I'm thinking we are nearing the end of the major advances in digital cameras.

Then I'm thinking that you are really, really wrong.

There are so many limits with film that can be overcome with digital. Already we have seen huge leaps in sensor quality at higher "film speed" settings. Even on my EOS D60, ISO 400 is pretty grainy. The 10D improved that a lot. Now the 1D M2 has moved very high clarity to ISO 800.

Over time we will see further improvements to this. Eventually you'll be able to shoot at ISO 3200 with no loss of quality compared to ISO 100. Maybe we'll even get to 6400. Why would you want this? How about the ability to stop action in very dim light? How about to gain depth while hand-holding in macro photography?

Colour accuracy is another area that will improve over time. I think the similar tech to the Foveon sensor will become standard. Instead of having one sensor with a mix of pixels picking up RGB, we'll have layers of 3 sensors in a camera. This will also allow for more pixels without having to make the individual pixel sensors as small as now. Larger pixel sensors = better quality images.

Battery life will improve. Memory will get faster. Memory will continue to increase in density. LCD viewers will get brighter and larger while using less power. Shutters will get faster. Memory buffers larger. Prices will come down. I could go on and on -- yet I am sure there are dozens of things that I've never thought of that will also appear.

Major advances in digital cameras are just beginning. The end is nowhere in site.

Sorry to say this, but the parent in NOT "Informative". The only sensors with 3 photosites per pixel are Foveon's. The vast majority of digital cameras has ONE photosite per pixel, and a Bayer mask (RGB filter) layered on top of it. Pixel color in the final image is then interpolated from the measured intensity of the three adjacent photosites. Yes, this means that digital cameras have higher Luma resoultion than Chroma. No, it does not matter much, because the eye is much more attracted to Luminance detail.
Almost all of the manufactured sensors are black and white; only Foveon's are 3-color, and they're expensive for the resoultion and the first generation software had color clipping problems (overexposed areas of images went abruptly to white). This has apparently been fixed.
A monochrome sensor with external filters is much more flexible than the single-duty Foveon, so I guess that's why they chose it. Also, NASA doesn't usually buy space-faring hardware off-the-shelf two weeks before launch, and this full-color sensor simply did not exist a couple of years ago.

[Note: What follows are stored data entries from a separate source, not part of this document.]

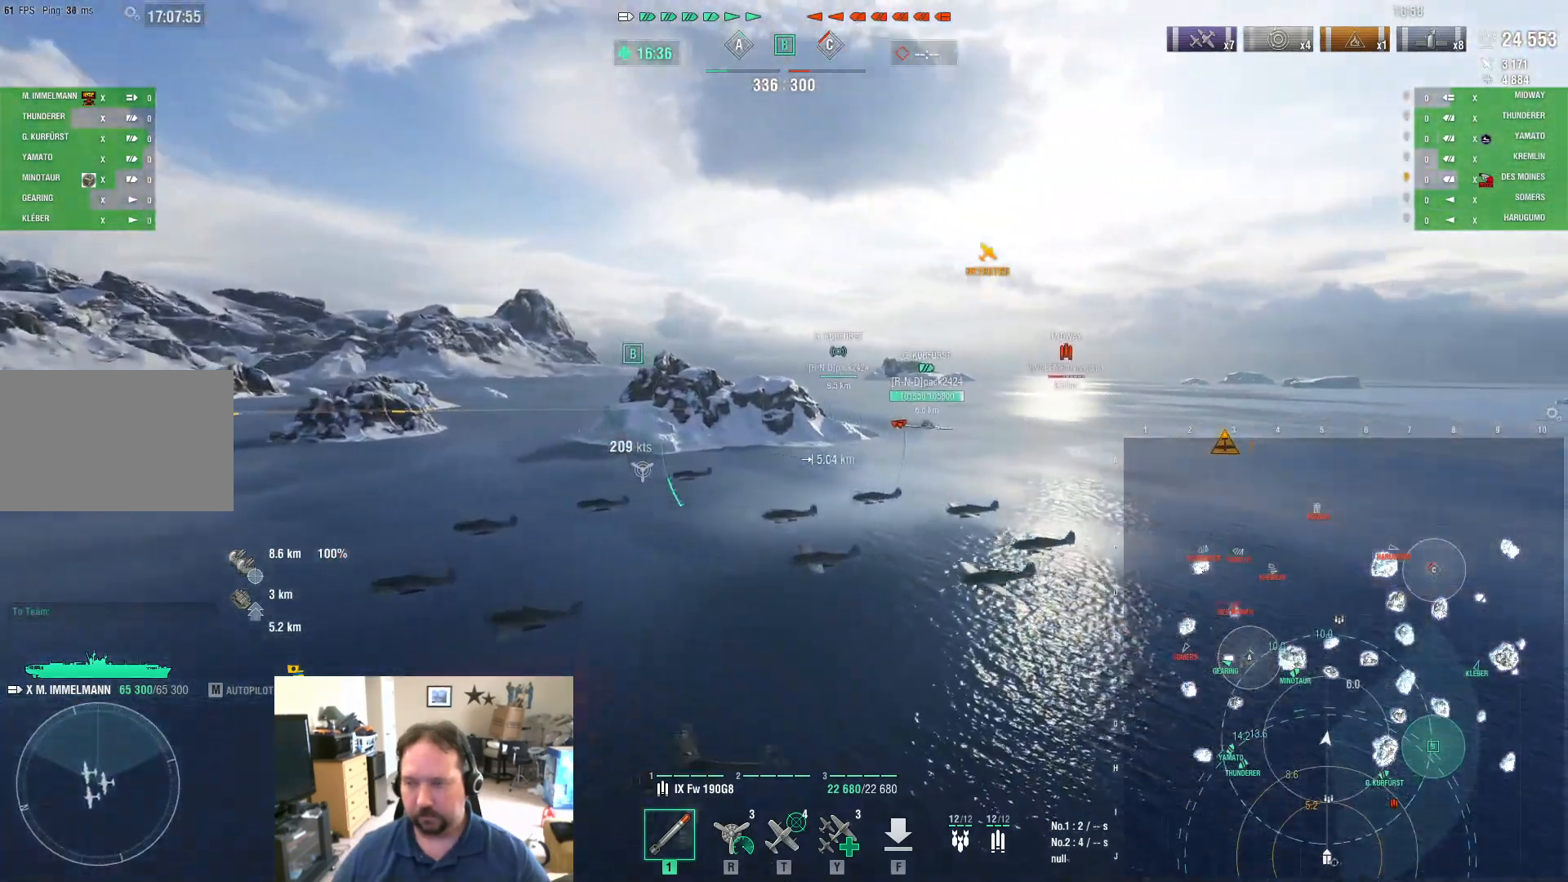
{"keys": ["w"], "mouse": [], "mouse_move": "still", "events": []}
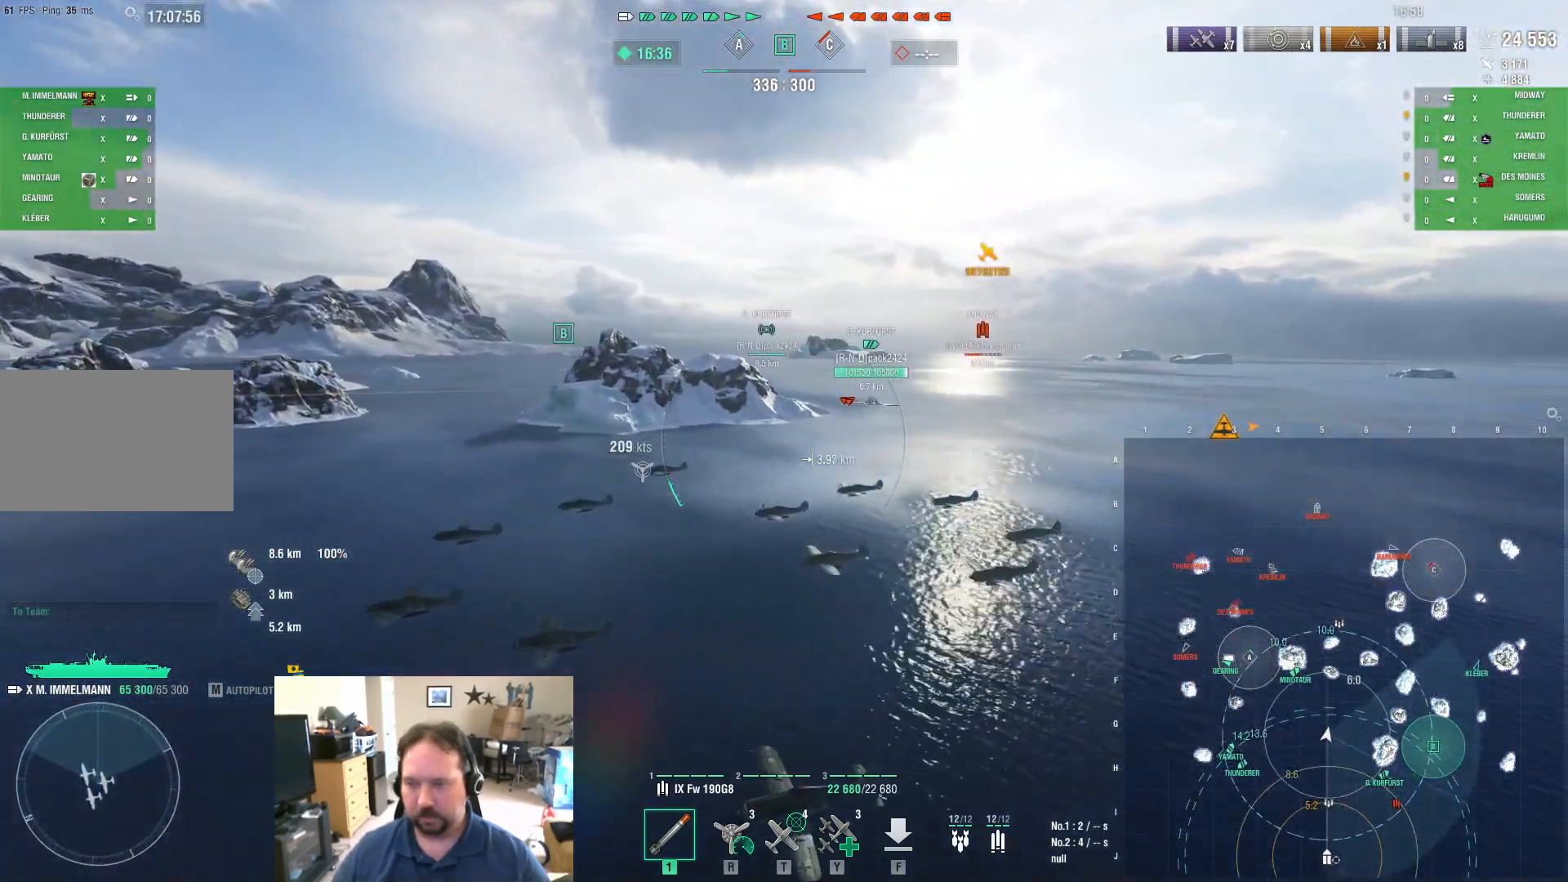
{"keys": ["w"], "mouse": [], "mouse_move": "still", "events": []}
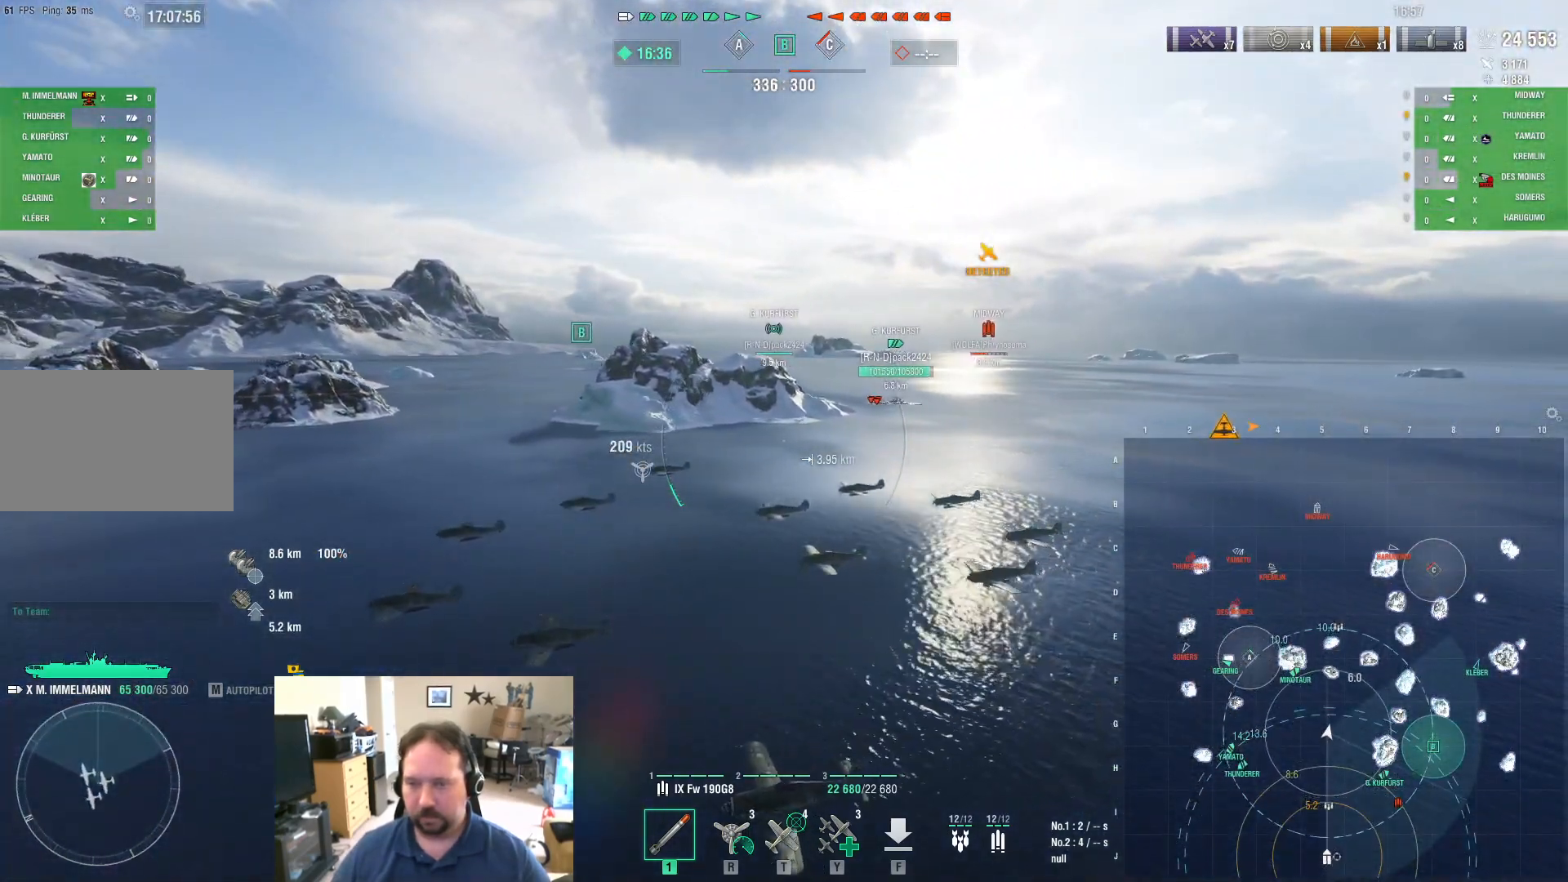
{"keys": ["w"], "mouse": [], "mouse_move": "left", "events": []}
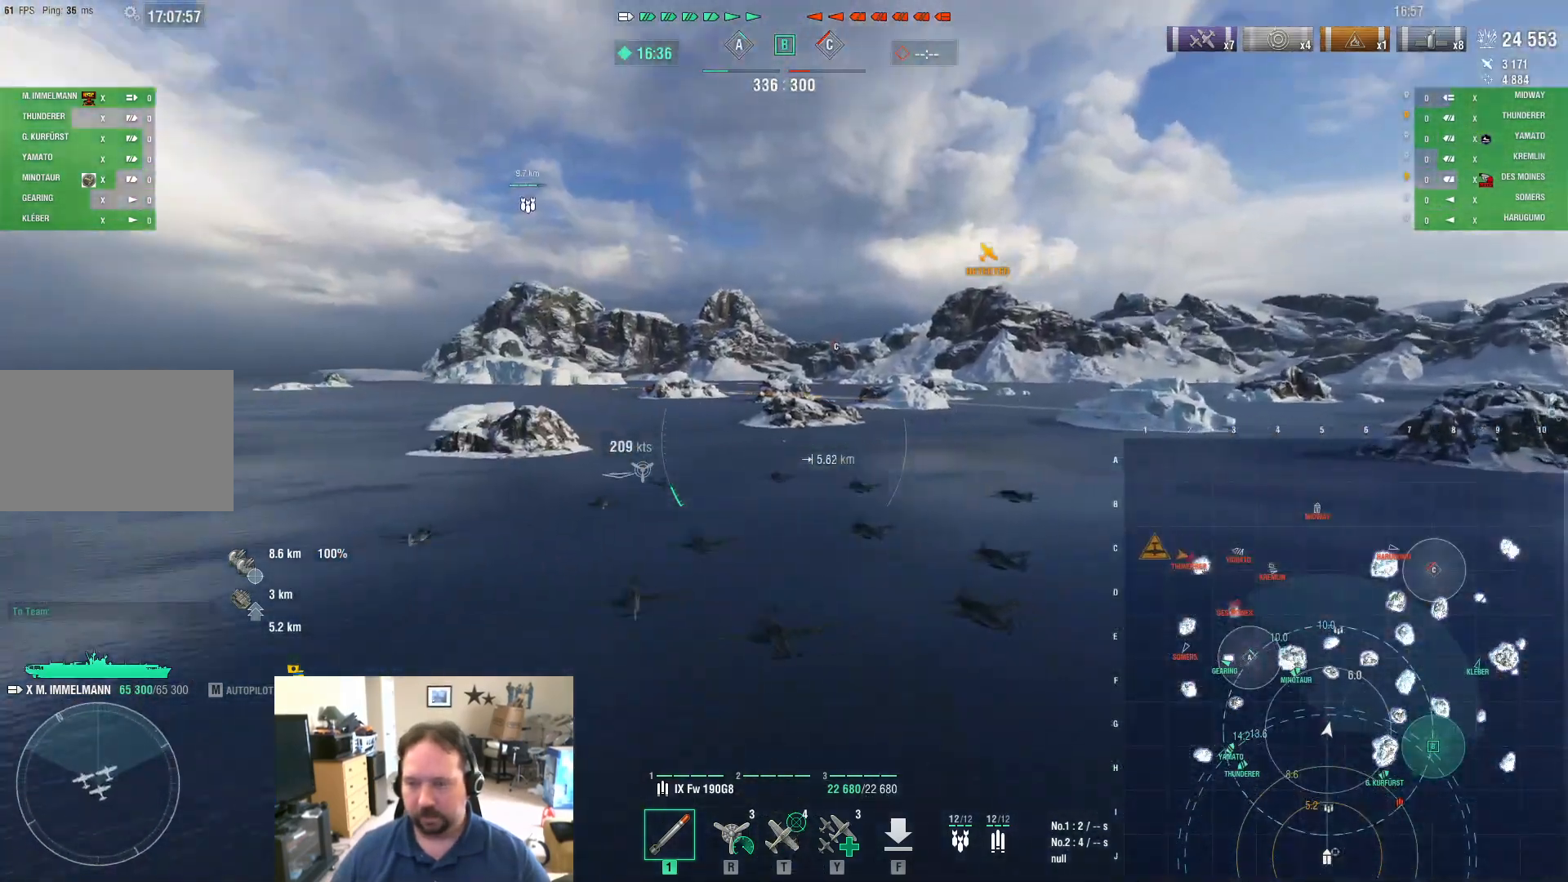
{"keys": ["w"], "mouse": [], "mouse_move": "left", "events": []}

They could have used a Foveon Sensor if they didn't want Bayer interpolation.

Digital cameras are great for consumers who like to take pictures for the web and to print cheap but passable 4x6 prints on inkjets, but digital sensors won't be able to replace film where you'd like to print high-quality enlargements.

I recall reading somewhere that 35mm film has the equivalent of 24 megapixels. Right now consumer SLRs such as the Nikon D100 and the Canon 10D produce only 6MP images. Moreover they produce these images using software interpolation; sensors nowadays commonly contain patterns of red blue and green photodiodes whose image must be demosaiced in order to create a full color image. For an example of a RAW image have a look halfway down this page.

Digital cameras won't full replace film until (1) sensor resolutions become high enough to approximate both 35mm and format cameras and until (2) full-color sensors (such as Foveon's X3 Sensor) become ubiquitous.

If you add up all the Red, Blue and Green elements in a digital camera's CCD, you end up with the number advertised... 5 or 6 megapixels or whatever. (In this example I will refer to a 5 megapixel camera.)

However this does not REALLY equate to that many pixels as we would normally think of pixels with other devices.

If your LCD monitor can support a maximum of 1280 x 1024 resolution, that multiplies out to be 1.31 megapixels.
But if we were to do the math the way digital camera manufacturers' marketing departments do their math, that same screen would be 3.93 megapixels... which is basically a lie.

What happens inside digital cameras is a certain bit of deception. They use the luminance factor from each of the 5+ million CCD sensors to achieve a semblance of the resolution advertised. However the color value for each of those so-called "pixels" is not independant, but rather is derived from the values of the surrounding pixels.

Therefore we have the baffling paradox of saving a RAW file at full resolution on a 5 MP camera and getting a 7.5 megabyte file; but strangely a TIFF file of the same resolution saves out at 15 megabytes in size. How can this be possible, you rightly ask? Just what is the camera adding to the raw sensor data to create a full resolution file which is somehow twice the size of the raw data? Here's what happens...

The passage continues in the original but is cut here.